2. Sumbangan Politik Yang Tidak Tercatat

Partai yang dipimpin Fumio Kishida terjerat skandal sumbangan politik yang diberikan dalam acara penggalangan dana partai yang tidak tercatat. Skandal ini menyebabkan kepercayaan publik terhadap Kishida dan partainya menurun.

Baca Juga: Berbekas Seumur Hidup, 4 Pengalaman yang Bisa Hancurkan Rasa Pede 

Hal ini menunjukkan bahwa budaya malu Jepang yang berfokus pada menjaga nama baik telah digunakan untuk melindungi praktik-praktik yang tidak transparan dan tidak etis.

3. Kenaikan Biaya Hidup dan Ketidakpuasan Publik

Kenaikan harga barang dan biaya hidup di Jepang yang tidak diimbangi dengan kenaikan upah telah memicu ketidakpuasan publik terhadap Perdana Menteri Jepang, Fumio Kishida. Ini adalah salah satu faktor yang memicu keputusannya untuk mundur.

Budaya malu Jepang seringkali membuat seseorang berusaha untuk tidak membuat kesalahan dan menjaga kebersihan serta ketertiban. Namun dalam kasus ini, kenaikan biaya hidup telah menjadi masalah besar yang tidak dapat diatasi dengan cara tradisional.

Adapun beberapa makna budaya malu di Jepang sejak masa Baigan Ishido hingga sekarang:

1. Haji (Malu)

“Haji” yang artinya rasa malu, setiap orang Jepang akan merasa malu bukan hanya tentang kritik, tetapi juga tentang perhatian dan pengakuan dari orang lain.

2. Gimu (Kewajiban)

"Gimu" artinya kewajiban yang harus dipenuhi atas konsekuensi dari kejadian-kejadian di dalam hidup seseorang.

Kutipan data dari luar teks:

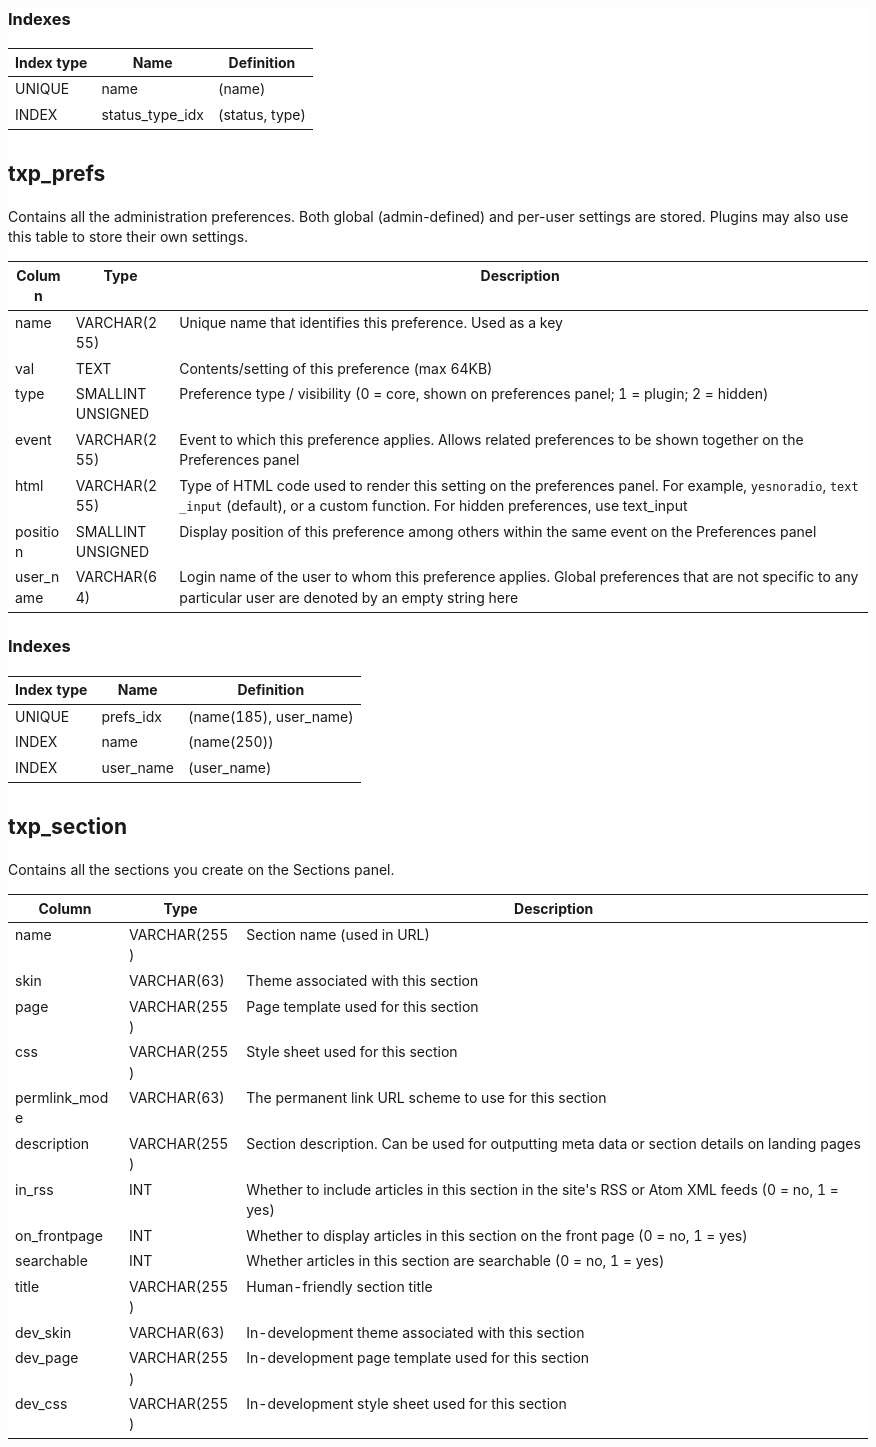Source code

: ### Indexes

Index type | Name | Definition
---|---|---
UNIQUE |name            |(name)
INDEX  |status_type_idx |(status, type)

## txp_prefs

Contains all the administration preferences. Both global (admin-defined) and per-user settings are stored. Plugins may also use this table to store their own settings.

Column | Type | Description
---|---|---
name      |VARCHAR(255)      |Unique name that identifies this preference. Used as a key
val       |TEXT              |Contents/setting of this preference (max 64KB)
type      |SMALLINT UNSIGNED |Preference type / visibility (0 = core, shown on preferences panel; 1 = plugin; 2 = hidden)
event     |VARCHAR(255)      |Event to which this preference applies. Allows related preferences to be shown together on the Preferences panel
html      |VARCHAR(255)      |Type of HTML code used to render this setting on the preferences panel. For example, `yesnoradio`, `text_input` (default), or a custom function. For hidden preferences, use text_input
position  |SMALLINT UNSIGNED |Display position of this preference among others within the same event on the Preferences panel
user_name |VARCHAR(64)       |Login name of the user to whom this preference applies. Global preferences that are not specific to any particular user are denoted by an empty string here

### Indexes

Index type | Name | Definition
---|---|---
UNIQUE |prefs_idx |(name(185), user_name)
INDEX  |name      |(name(250))
INDEX  |user_name |(user_name)

## txp_section

Contains all the sections you create on the Sections panel.

Column | Type | Description
---|---|---
name          |VARCHAR(255) |Section name (used in URL)
skin          |VARCHAR(63)  |Theme associated with this section
page          |VARCHAR(255) |Page template used for this section
css           |VARCHAR(255) |Style sheet used for this section
permlink_mode |VARCHAR(63)  |The permanent link URL scheme to use for this section
description   |VARCHAR(255) |Section description. Can be used for outputting meta data or section details on landing pages
in_rss        |INT          |Whether to include articles in this section in the site's RSS or Atom XML feeds (0 = no, 1 = yes)
on_frontpage  |INT          |Whether to display articles in this section on the front page (0 = no, 1 = yes)
searchable    |INT          |Whether articles in this section are searchable (0 = no, 1 = yes)
title         |VARCHAR(255) |Human-friendly section title
dev_skin      |VARCHAR(63)  |In-development theme associated with this section
dev_page      |VARCHAR(255) |In-development page template used for this section
dev_css       |VARCHAR(255) |In-development style sheet used for this section
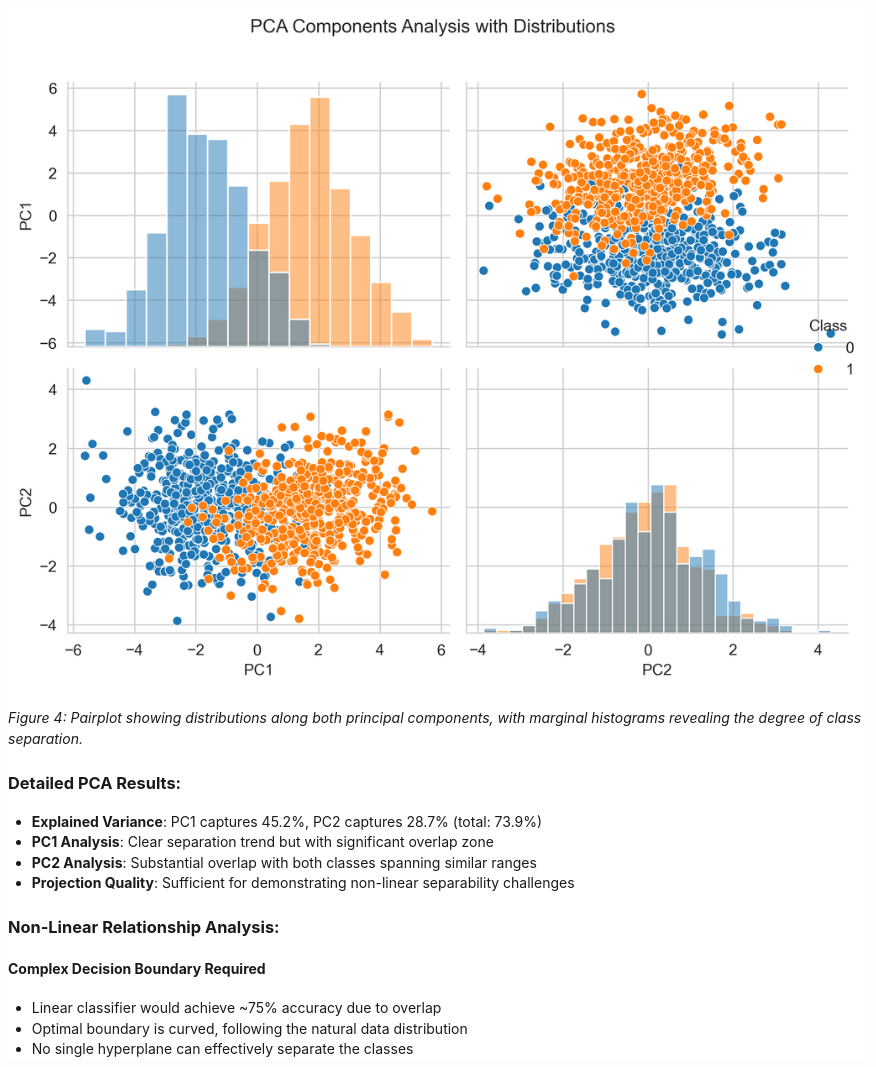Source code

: ![PCA Pairplot with Distributions](images/pca_pairplot.png)

*Figure 4: Pairplot showing distributions along both principal components, with marginal histograms revealing the degree of class separation.*

### Detailed PCA Results:

- **Explained Variance**: PC1 captures 45.2%, PC2 captures 28.7% (total: 73.9%)
- **PC1 Analysis**: Clear separation trend but with significant overlap zone
- **PC2 Analysis**: Substantial overlap with both classes spanning similar ranges
- **Projection Quality**: Sufficient for demonstrating non-linear separability challenges

### Non-Linear Relationship Analysis:

#### **Complex Decision Boundary Required**
   - Linear classifier would achieve ~75% accuracy due to overlap
   - Optimal boundary is curved, following the natural data distribution
   - No single hyperplane can effectively separate the classes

3. Giri (Kewajiban Menjaga Nama Baik)

"Giri" artinya kewajiban untuk menjaga nama baik keluarga dan masyarakat. Termasuk berperilaku menghormati dan menghargai orang lain guna menjaga reputasi keluarga dan komunitas.

4. Perilaku Perfeksionis dan Disiplin

Budaya malu Jepang seringkali membuat masyarakat Jepang menjadi perfeksionis dan disiplin dalam melakukan tugas-tugas mereka. Mereka berusaha untuk tidak membuat kesalahan dan menjaga kebersihan serta ketertiban.

5. Harakiri (Bunuh Diri)

Dalam sisi negatif, budaya malu Jepang juga dapat membuat seseorang melakukan bunuh diri seperti tradisi Harakiri untuk menyelamatkan kehormatan keluarganya dari rasa malu yang berlebihan.